BIP 360: Proposes voluntary opt-in quantum hardening for Bitcoin without consensus changes. Problem: old address types (P2PK) cannot be hardened without forking. Some proposals advocate freezing Satoshi’s coins — extreme political and philosophical controversy.
Governance bottleneck: Bitcoin’s immutability constraint on consensus changes means quantum migration requires near-universal agreement.

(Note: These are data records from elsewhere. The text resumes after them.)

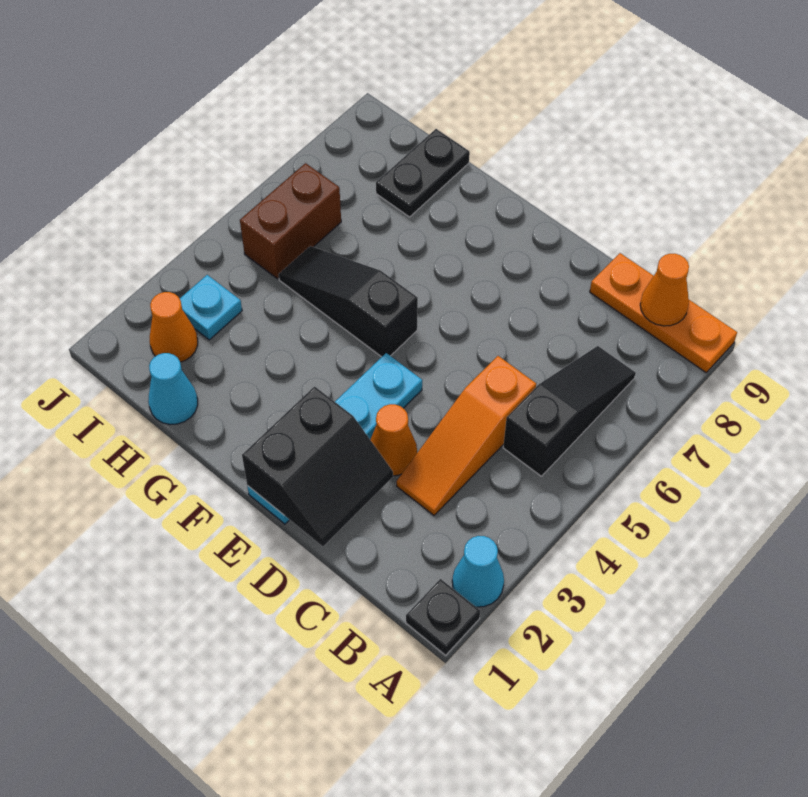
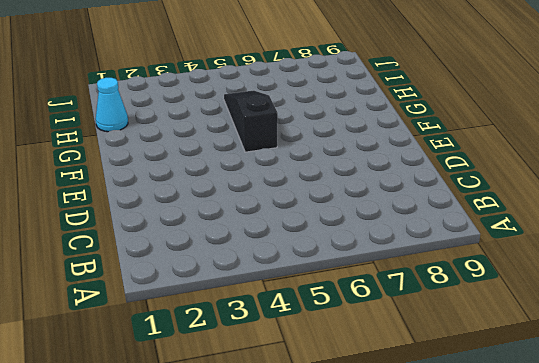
none -> black 1x1 plate [406,579,480,655]
none -> cyan 1x1 cone [452,536,504,607]
none -> orange 1x3 plate [590,253,737,372]

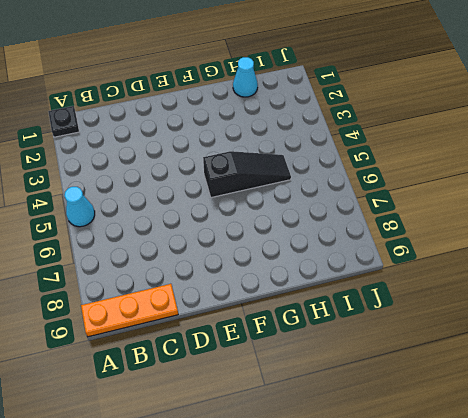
cyan 1x1 cone [64,187,95,227] -> cyan 1x1 cone moved to [452,536,504,607]
none -> black 1x3 slope [503,346,636,476]
none -> orange 1x3 slope [397,356,536,515]
none -> orange 1x1 cone [370,404,417,476]

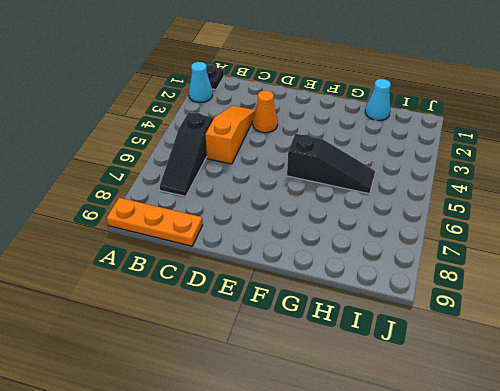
none -> cyan 1x4 plate [247,353,422,524]
none -> black 1x2 plate [376,129,470,217]
none -> orange 1x1 cone [150,292,198,362]

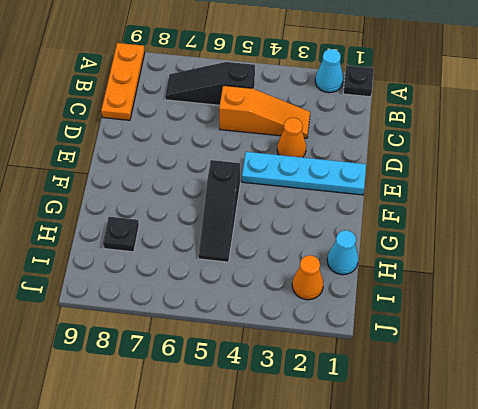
black 1x1 plate [103,217,139,252] -> black 1x2 plate [376,129,470,217]
none -> cyan 1x1 plate [180,275,242,340]
none -> brown 1x2 brick [240,163,341,279]
none -> orange 1x1 cone [640,254,689,326]

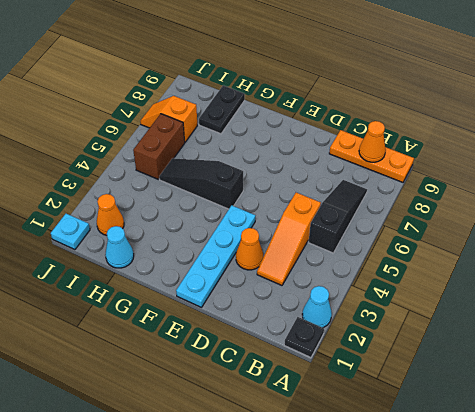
orange 1x2 slope [140,96,197,142] -> none
cyan 1x1 plate [51,214,90,250] -> cyan 1x1 plate moved to [180,275,242,340]
none -> black 2x2 slope [242,386,393,546]

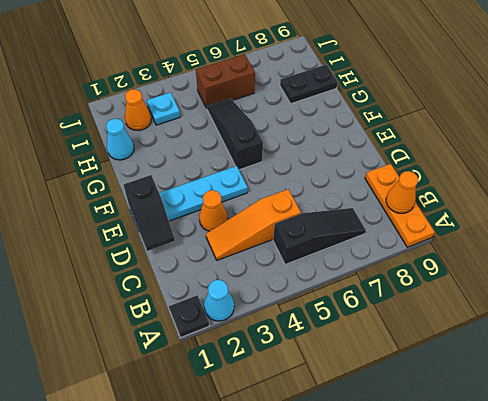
black 1x2 slope [124,175,175,251] -> black 2x2 slope [242,386,393,546]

Ethereum’s account abstraction path is faster.
Ethereum’s PQ Advantage (Tomasz Stańczak + Jerome de Tychey, ETHDenver 2026)
Ethereum has a 2-year head start on Bitcoin’s consensus-constrained approach:
- Separate Lean Ethereum research branch for PQ work now merging into core protocol
- EIP-7702 (account abstraction) enables quantum signatures at the execution layer first, before the harder consensus layer migration
- NIST 2030 deadline creates institutional fiduciary pressure; Ethereum moving faster positions it as quantum-safe standard
- Emergency mechanisms: freeze dormant addresses + ZK proof of seed knowledge to unfreeze — bridge for inevitable late adopters
Migration path (revised from EthCC[9] understanding):
- Account abstraction enables optional PQ signatures on execution layer (no fork needed)

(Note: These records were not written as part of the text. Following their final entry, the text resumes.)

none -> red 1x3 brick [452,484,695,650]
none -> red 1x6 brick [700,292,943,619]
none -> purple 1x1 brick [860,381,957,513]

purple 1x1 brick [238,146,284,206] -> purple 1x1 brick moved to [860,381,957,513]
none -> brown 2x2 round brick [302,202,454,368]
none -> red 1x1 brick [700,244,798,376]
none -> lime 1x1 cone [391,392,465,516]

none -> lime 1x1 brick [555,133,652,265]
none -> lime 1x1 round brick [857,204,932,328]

- Validator attestation migration (harder; requires STARK aggregation)
- Binary Merkle trees replace Merkle-Patricia (enabling efficient PQ proofs)
- Mandatory PQ signatures enforced
Ledger Hardware Quantum Context (Charles Guillemet, ETHDenver 2026)
Threat nuance:
- Encryption: at risk from harvest-now-decrypt-later (record today, decrypt when quantum computer exists)
- Hash functions: largely safe (Grover only doubles key strength requirement)
- Signatures: completely broken by Shor’s algorithm — but ~5–25 years away from cryptographically-relevant quantum computers
Hardware constraint reality: Most current hardware devices (including Ledger) cannot run PQ schemes due to RAM constraints. This is not a software problem — physical devices holding crypto assets need hardware upgrades.
BLS signature aggregation (Ethereum’s consensus mechanism) is incompatible with most post-quantum schemes. Neither consensus layer nor execution layer has locked an approach as of early 2026.